Even the Massachusetts court’s removal of one part of the DeVos rule can be seen as a due process victory. The court noted the Rule’s exclusion of statements if the one making the statement could not be cross-examined:

if a party or witness does not submit to cross examination at the live hearing the decision maker must not rely on any statement of that party or witness in reaching a determination regarding responsibility.

Such an exclusion is similar to the ban on hearsay in regular court: If a person making a statement cannot be questioned, the statement is “hearsay” and not admissible into evidence (though many exceptions to the hearsay rule exist). The Massachusetts court, however, presented a parade of horribles that could result from this unremarkable provision:

a Respondent may work with the school to schedule the live hearing and nothing in the final rule or administrative record prevents him or her from doing so to further a disruptive agenda e.g. At an inopportune time for third-party witnesses. The respondent may elect not to attend the hearing to avoid the possibility of self-incrimination and, so long as he does not do so in a tortious or retaliatory manner, the respondent may speak freely to his or her peers about the investigation to collect evidence or even to persuade other witnesses not to attend the hearing. The respondent could then rest easy knowing that the school could not subpoena other witnesses to appear…(emphasis added)

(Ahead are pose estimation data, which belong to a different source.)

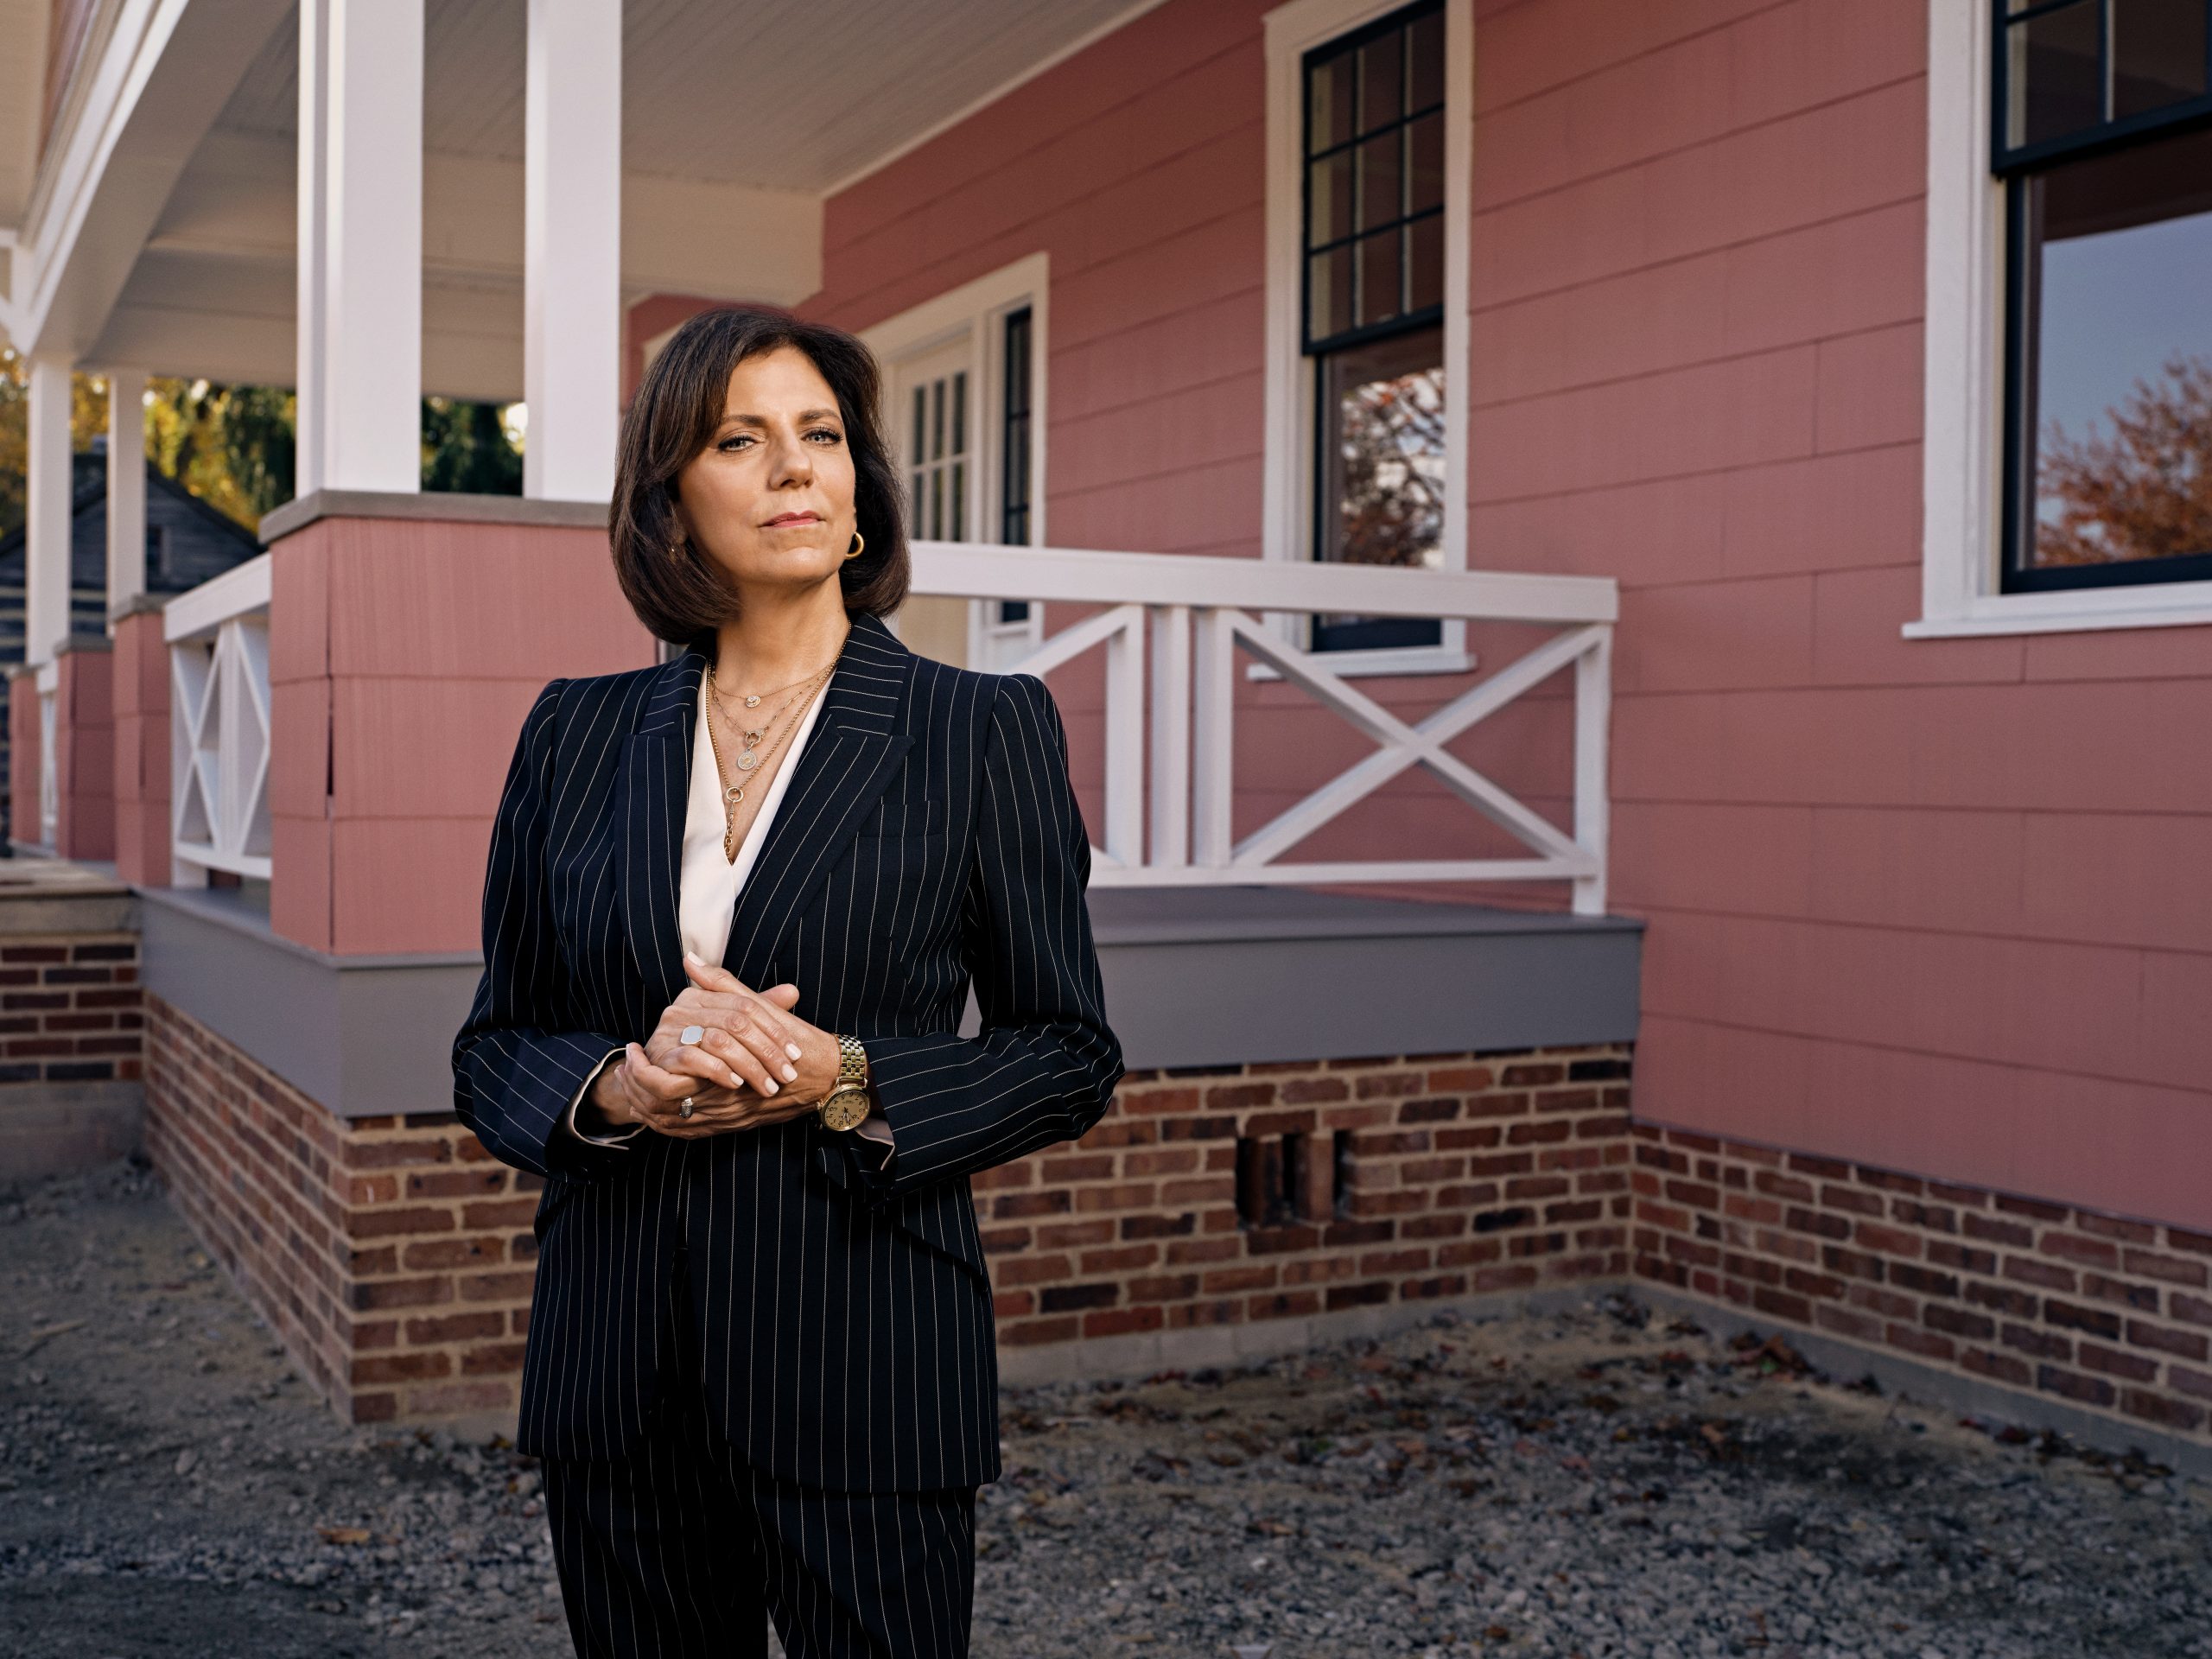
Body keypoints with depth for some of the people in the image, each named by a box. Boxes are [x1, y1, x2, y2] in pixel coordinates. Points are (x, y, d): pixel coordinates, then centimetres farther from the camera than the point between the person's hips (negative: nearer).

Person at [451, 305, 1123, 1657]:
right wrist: (620, 1087, -12)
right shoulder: (578, 735, 6)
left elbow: (1071, 1055, 0)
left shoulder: (983, 728, -2)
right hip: (618, 1376, 3)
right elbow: (492, 1051, 10)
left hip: (865, 1364, -2)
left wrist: (840, 1078, -16)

These scenarios are puzzling not only because they are speculative and implausible but also because they are obviously unethical. Indeed, in regular litigation they would constitute tampering with evidence (witnesses), or obstruction of justice, both serious crimes. Unsurprisingly, such actions are already banned by requirements for good faith in policies at most schools. What’s more, the DeVos Rule itself may already forbid such behavior in Section 106.45(b)(5)(vi) which requires schools to give all parties all evidence, including statements from others not relied upon for its determination. When parties are guaranteed such access to all third-party statements, the unfair or bad faith exclusion of relevant statements is certain to be contested and therefore highly unlikely; it would also be correctible on appeal.

More important, the Massachusetts court did not find the provision itself unlawful but rather only the agency’s failure “to consider this necessary and likely consequence,” concluding: “[I]n the absence of evidence that the Department adequately considered [this] prohibition on statements not subject to cross examination,” the provision “is remanded to the agency for further consideration and explanation.” This means that the prohibition can easily be reinstated if the agency provides a reason for its inclusion and addresses the consequence the court dubiously considers “necessary and likely.”

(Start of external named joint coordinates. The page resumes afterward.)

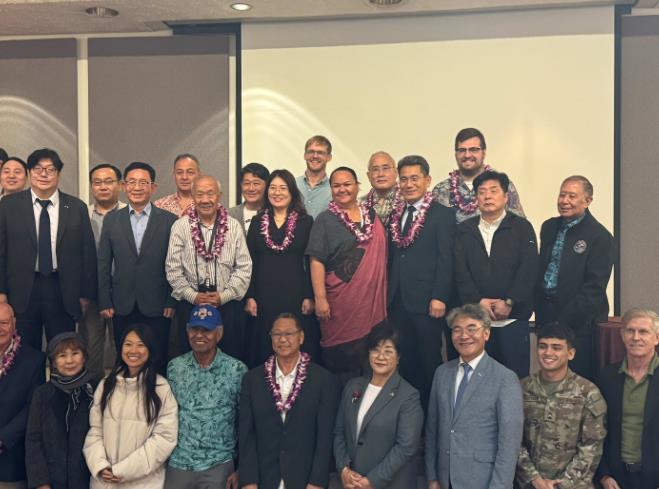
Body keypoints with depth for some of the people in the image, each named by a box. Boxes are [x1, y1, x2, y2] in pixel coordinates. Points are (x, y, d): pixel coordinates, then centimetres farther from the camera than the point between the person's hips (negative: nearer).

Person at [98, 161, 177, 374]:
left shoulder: (169, 220, 0)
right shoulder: (111, 220, 6)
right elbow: (103, 264, 6)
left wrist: (172, 302, -4)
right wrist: (104, 302, 1)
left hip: (157, 307, -2)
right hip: (122, 307, 2)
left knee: (157, 364, 4)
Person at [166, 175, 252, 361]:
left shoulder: (234, 227, 3)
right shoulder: (180, 226, 1)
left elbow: (244, 267, 1)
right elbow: (173, 268, -1)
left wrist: (224, 295, -8)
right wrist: (193, 296, -9)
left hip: (227, 305, 0)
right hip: (190, 304, 0)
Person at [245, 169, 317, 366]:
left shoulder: (306, 222, 3)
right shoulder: (257, 222, 9)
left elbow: (311, 262, 1)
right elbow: (250, 262, 7)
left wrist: (309, 297, -6)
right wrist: (250, 297, 0)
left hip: (296, 294, -1)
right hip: (264, 296, 2)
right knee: (266, 350, 5)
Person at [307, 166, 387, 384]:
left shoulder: (372, 216, 12)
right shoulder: (325, 220, 1)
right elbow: (317, 261, -6)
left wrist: (384, 297, 12)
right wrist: (320, 299, -15)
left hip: (372, 301, 4)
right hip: (340, 302, -4)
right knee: (342, 360, -1)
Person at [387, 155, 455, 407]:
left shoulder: (442, 215, -3)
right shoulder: (396, 215, 15)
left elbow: (446, 260, -9)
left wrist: (439, 297, -16)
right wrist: (388, 295, 10)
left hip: (426, 302, -5)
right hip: (397, 302, 5)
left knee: (429, 363, 4)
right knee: (403, 362, 10)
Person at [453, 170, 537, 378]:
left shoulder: (522, 227, 5)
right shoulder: (464, 230, 11)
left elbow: (529, 269, -5)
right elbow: (460, 271, 2)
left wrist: (509, 302, -13)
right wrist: (478, 301, -10)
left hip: (513, 316, -2)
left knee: (516, 375, 1)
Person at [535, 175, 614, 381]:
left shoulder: (600, 237, -9)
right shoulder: (549, 227, 11)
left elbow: (593, 288, -13)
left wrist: (562, 322, -15)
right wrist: (540, 313, 8)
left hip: (579, 323, -5)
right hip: (546, 316, 6)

Otherwise, the Massachusetts opinion is straightforward, if somewhat repetitious, since it mentions over 25 times, in the span of 5 pages, all the meticulous work done by the DeVos team to promulgate the Rule, with constructions such as, “The Department considered […] responded […] detailed […] explained […] clarified […] documented […] stressed […] reasoned,” and so forth.  Indeed, observers know not only of the DeVos three-year inventory but also of the many public hearings, the review of over 124,000 comments, and the release, with the Rule, of almost 2,000 pages worth of comment and explanation.

In what world can such painstaking agency action be deemed “arbitrary and capricious”?

Perhaps when defending the rule, the Texas AG or FIRE could ask this question in court and inquire if such allegations are therefore frivolous, and sanctionable, since they waste a court’s time in making findings that advocates themselves should already know?

The truth is that feminist groups and Catherine Lhamon-types were going to take this Rule to court no matter what it said. They’re never happy, never satisfied, and with them, you can never win.

And that’s why their defeats this summer are so important.